> _Task statement_
Below this line is a listing that includes pictures. Copy exactly, and only, the lines from the one containing "ring tip: (324, 727)" through the one containing "thumb cmc: (323, 265)"; the pictures do not go in the copy.

******************************

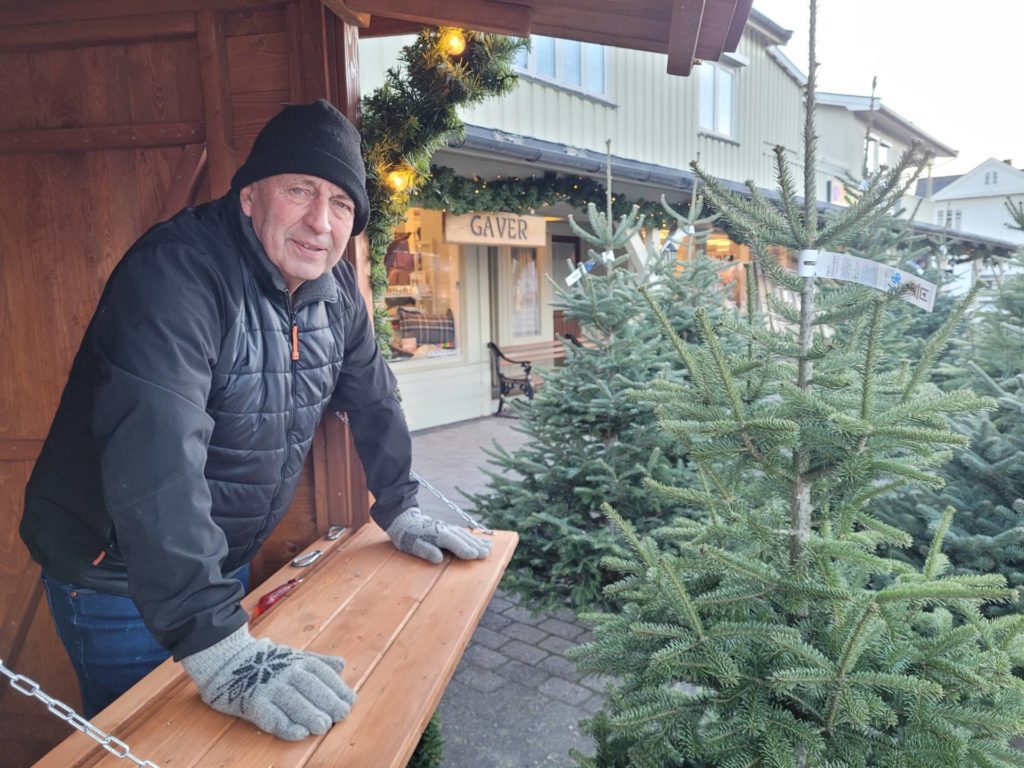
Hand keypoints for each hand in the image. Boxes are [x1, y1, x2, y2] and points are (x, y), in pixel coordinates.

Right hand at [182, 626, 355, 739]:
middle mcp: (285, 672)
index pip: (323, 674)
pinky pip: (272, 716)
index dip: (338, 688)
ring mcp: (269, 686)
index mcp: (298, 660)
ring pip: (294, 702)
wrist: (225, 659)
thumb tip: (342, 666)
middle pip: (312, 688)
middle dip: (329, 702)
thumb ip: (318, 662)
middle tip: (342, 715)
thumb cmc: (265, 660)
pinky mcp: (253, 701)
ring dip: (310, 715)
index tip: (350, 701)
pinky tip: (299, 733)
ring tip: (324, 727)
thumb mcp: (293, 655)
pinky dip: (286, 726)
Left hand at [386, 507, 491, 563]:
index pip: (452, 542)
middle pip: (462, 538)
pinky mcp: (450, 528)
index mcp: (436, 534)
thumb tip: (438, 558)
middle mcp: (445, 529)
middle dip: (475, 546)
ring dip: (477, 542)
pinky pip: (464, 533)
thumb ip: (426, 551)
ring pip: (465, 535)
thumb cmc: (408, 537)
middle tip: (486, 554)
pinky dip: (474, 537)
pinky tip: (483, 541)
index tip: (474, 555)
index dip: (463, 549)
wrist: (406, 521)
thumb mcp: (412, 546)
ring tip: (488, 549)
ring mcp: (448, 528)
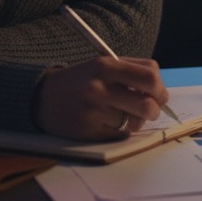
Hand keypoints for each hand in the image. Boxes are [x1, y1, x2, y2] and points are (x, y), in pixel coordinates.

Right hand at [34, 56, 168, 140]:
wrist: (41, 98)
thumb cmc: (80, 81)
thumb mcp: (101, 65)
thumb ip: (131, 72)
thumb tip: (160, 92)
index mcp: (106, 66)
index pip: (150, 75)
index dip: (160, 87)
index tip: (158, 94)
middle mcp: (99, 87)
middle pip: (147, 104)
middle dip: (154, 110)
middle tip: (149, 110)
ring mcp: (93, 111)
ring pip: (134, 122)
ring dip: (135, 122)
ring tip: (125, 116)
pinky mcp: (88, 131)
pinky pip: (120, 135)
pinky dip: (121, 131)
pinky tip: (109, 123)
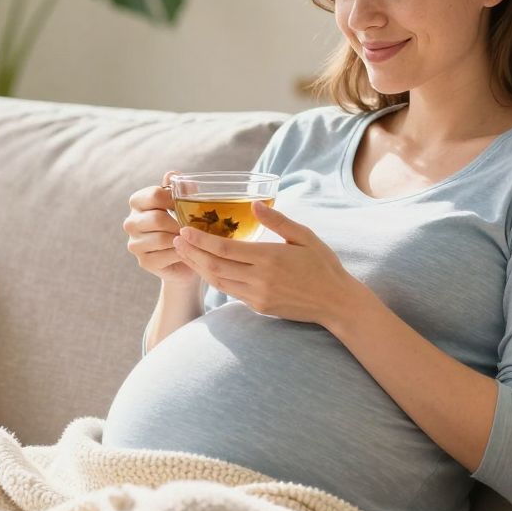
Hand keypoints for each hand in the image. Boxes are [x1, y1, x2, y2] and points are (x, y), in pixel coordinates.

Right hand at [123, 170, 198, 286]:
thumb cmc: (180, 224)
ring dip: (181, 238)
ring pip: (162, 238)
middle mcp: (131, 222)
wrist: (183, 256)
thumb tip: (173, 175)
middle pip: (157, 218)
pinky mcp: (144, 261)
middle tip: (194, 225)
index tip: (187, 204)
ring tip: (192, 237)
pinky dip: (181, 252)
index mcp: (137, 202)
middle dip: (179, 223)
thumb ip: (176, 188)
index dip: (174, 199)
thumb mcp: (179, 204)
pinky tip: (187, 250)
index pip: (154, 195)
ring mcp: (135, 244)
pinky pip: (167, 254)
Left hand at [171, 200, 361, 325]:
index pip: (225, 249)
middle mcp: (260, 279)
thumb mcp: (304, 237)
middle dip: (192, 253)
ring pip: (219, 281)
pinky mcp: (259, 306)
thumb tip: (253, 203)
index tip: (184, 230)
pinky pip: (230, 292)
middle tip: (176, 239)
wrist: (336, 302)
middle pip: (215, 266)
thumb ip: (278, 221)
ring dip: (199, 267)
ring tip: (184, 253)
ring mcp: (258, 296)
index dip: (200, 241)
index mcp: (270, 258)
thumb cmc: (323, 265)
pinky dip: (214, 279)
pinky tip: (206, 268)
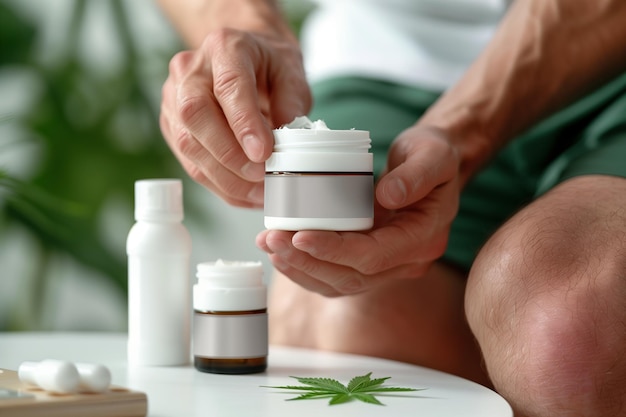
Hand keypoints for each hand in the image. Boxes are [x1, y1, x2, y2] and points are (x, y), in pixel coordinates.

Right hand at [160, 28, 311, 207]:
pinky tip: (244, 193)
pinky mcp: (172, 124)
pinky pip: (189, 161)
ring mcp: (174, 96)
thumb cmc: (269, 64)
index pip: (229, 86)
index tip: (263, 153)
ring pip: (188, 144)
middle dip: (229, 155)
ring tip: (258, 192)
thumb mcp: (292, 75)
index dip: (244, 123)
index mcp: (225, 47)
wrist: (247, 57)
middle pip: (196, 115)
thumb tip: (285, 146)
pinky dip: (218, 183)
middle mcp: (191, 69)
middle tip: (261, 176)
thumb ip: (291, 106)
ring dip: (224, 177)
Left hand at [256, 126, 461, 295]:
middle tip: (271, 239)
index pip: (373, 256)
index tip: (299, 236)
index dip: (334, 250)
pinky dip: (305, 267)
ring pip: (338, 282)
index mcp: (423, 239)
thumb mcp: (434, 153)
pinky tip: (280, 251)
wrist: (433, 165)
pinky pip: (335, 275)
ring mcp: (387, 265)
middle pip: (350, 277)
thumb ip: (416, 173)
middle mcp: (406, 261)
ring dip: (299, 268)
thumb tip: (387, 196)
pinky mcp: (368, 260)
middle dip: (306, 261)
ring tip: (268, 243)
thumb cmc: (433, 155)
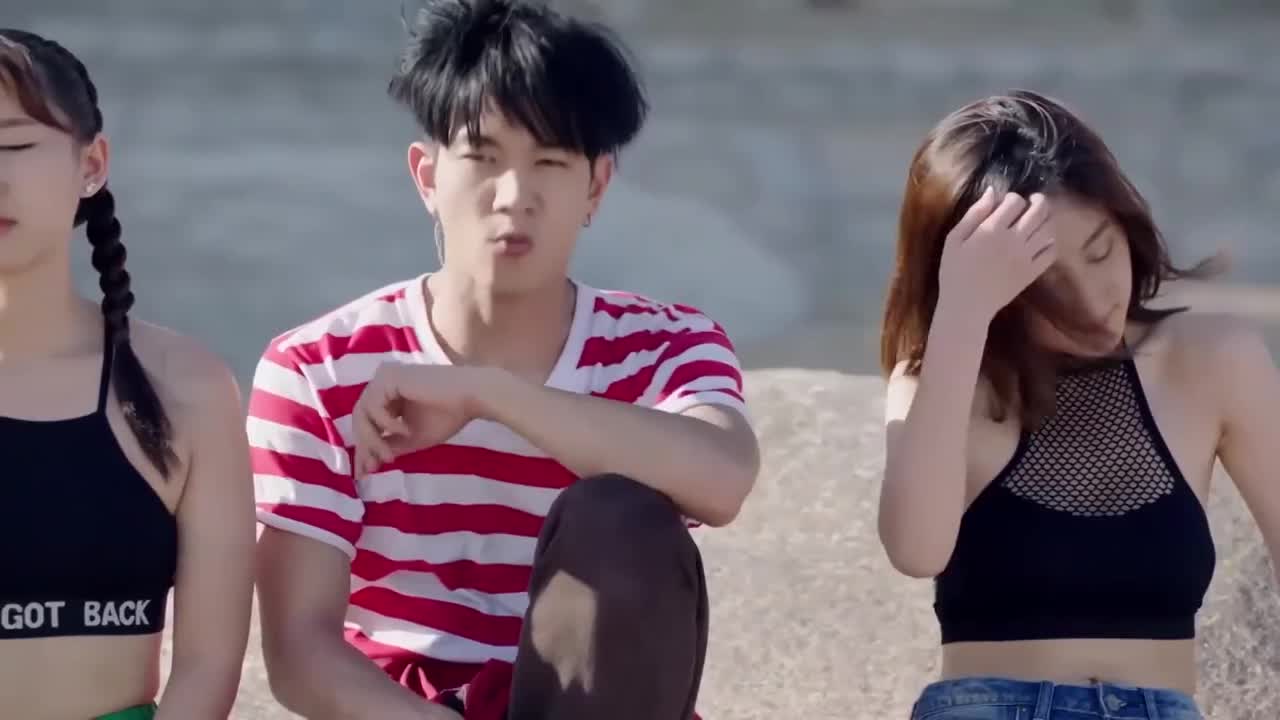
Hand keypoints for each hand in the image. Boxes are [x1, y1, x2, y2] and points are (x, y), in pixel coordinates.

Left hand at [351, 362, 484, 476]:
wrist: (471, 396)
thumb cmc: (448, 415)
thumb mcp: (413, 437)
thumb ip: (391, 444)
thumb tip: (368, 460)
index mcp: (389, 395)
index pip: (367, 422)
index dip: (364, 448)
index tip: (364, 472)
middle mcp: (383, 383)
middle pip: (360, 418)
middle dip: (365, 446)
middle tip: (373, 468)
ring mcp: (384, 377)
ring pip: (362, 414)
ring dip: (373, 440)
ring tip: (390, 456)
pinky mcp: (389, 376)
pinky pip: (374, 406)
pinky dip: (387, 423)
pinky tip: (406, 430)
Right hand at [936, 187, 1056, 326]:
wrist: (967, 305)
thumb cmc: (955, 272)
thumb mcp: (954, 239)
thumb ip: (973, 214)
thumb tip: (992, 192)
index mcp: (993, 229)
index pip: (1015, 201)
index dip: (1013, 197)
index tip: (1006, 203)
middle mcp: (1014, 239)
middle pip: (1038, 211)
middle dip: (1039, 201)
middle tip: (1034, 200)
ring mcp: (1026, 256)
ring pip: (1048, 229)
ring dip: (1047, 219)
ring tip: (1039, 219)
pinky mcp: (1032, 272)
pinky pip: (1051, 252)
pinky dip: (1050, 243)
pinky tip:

******************************

> _Written solution_
ring tip: (324, 727)
thumb mcp: (293, 655)
pinky dip: (286, 726)
Left hand at [386, 507, 491, 563]:
index pip: (452, 542)
middle pip: (462, 538)
pinky mcp: (450, 528)
index mcp: (436, 534)
thumb tip: (438, 558)
middle mcp: (445, 529)
middle dip: (475, 546)
ring dip: (477, 542)
pinky pip: (464, 533)
thumb ip: (426, 551)
ring pip: (465, 535)
thumb cmc: (408, 537)
middle tip: (486, 554)
pinky dip: (474, 537)
pinky tip: (483, 541)
index tip: (474, 555)
index dip: (463, 549)
wrist: (406, 521)
thumb mcp: (412, 546)
ring tip: (488, 549)
ring mcp: (448, 528)
Hand keypoints for each hand in the image. Boxes are [x1, y1, x2, y2] and points are (x, y), in pixel coordinates.

Right hand at [34, 56, 168, 140]:
wrist: (41, 98)
thumb cmc: (80, 81)
thumb mcp: (101, 65)
thumb ip: (131, 72)
thumb tip: (160, 92)
index mcp: (106, 66)
index pip: (150, 75)
index dip: (160, 87)
index tip: (158, 94)
middle mcp: (99, 87)
middle pip: (147, 104)
middle dip: (154, 110)
middle tip: (149, 110)
ring mcp: (93, 111)
ring pip: (134, 122)
ring dip: (135, 122)
ring tip: (125, 116)
pinky mcp: (88, 131)
pinky pip: (120, 135)
pinky dip: (121, 131)
pinky tip: (109, 123)
Hand keypoints for each hand in the image. Boxes are [x1, y1, x2, y2] and points are (x, y), in pixel coordinates.

Right hand at [123, 170, 198, 286]:
thumb cmc: (180, 224)
ring dip: (181, 238)
ring pip: (162, 238)
middle mcp: (131, 222)
wrist: (183, 256)
thumb tip: (173, 175)
middle pip: (157, 218)
pinky mcp: (144, 261)
middle tip: (194, 225)
index tip: (187, 204)
ring tip: (192, 237)
pinky dip: (181, 252)
index mcp: (137, 202)
middle dip: (179, 223)
thumb ip: (176, 188)
index dip: (174, 199)
thumb mcp: (179, 204)
pinky tip: (187, 250)
index pip: (154, 195)
ring mcp: (135, 244)
pinky pip: (167, 254)
Left hand at [171, 200, 361, 325]:
index pip: (225, 249)
middle mcp: (260, 279)
thumb mcp: (304, 237)
middle dip: (192, 253)
ring pip: (219, 281)
pinky mcp: (259, 306)
thumb tip: (253, 203)
index tip: (184, 230)
pinky pip: (230, 292)
middle tip: (176, 239)
wrist: (336, 302)
middle pip: (215, 266)
thumb ip: (278, 221)
ring dip: (199, 267)
ring tip: (184, 253)
ring mcp: (258, 296)
index dip: (200, 241)
index mcp: (270, 258)
thumb cmc: (323, 265)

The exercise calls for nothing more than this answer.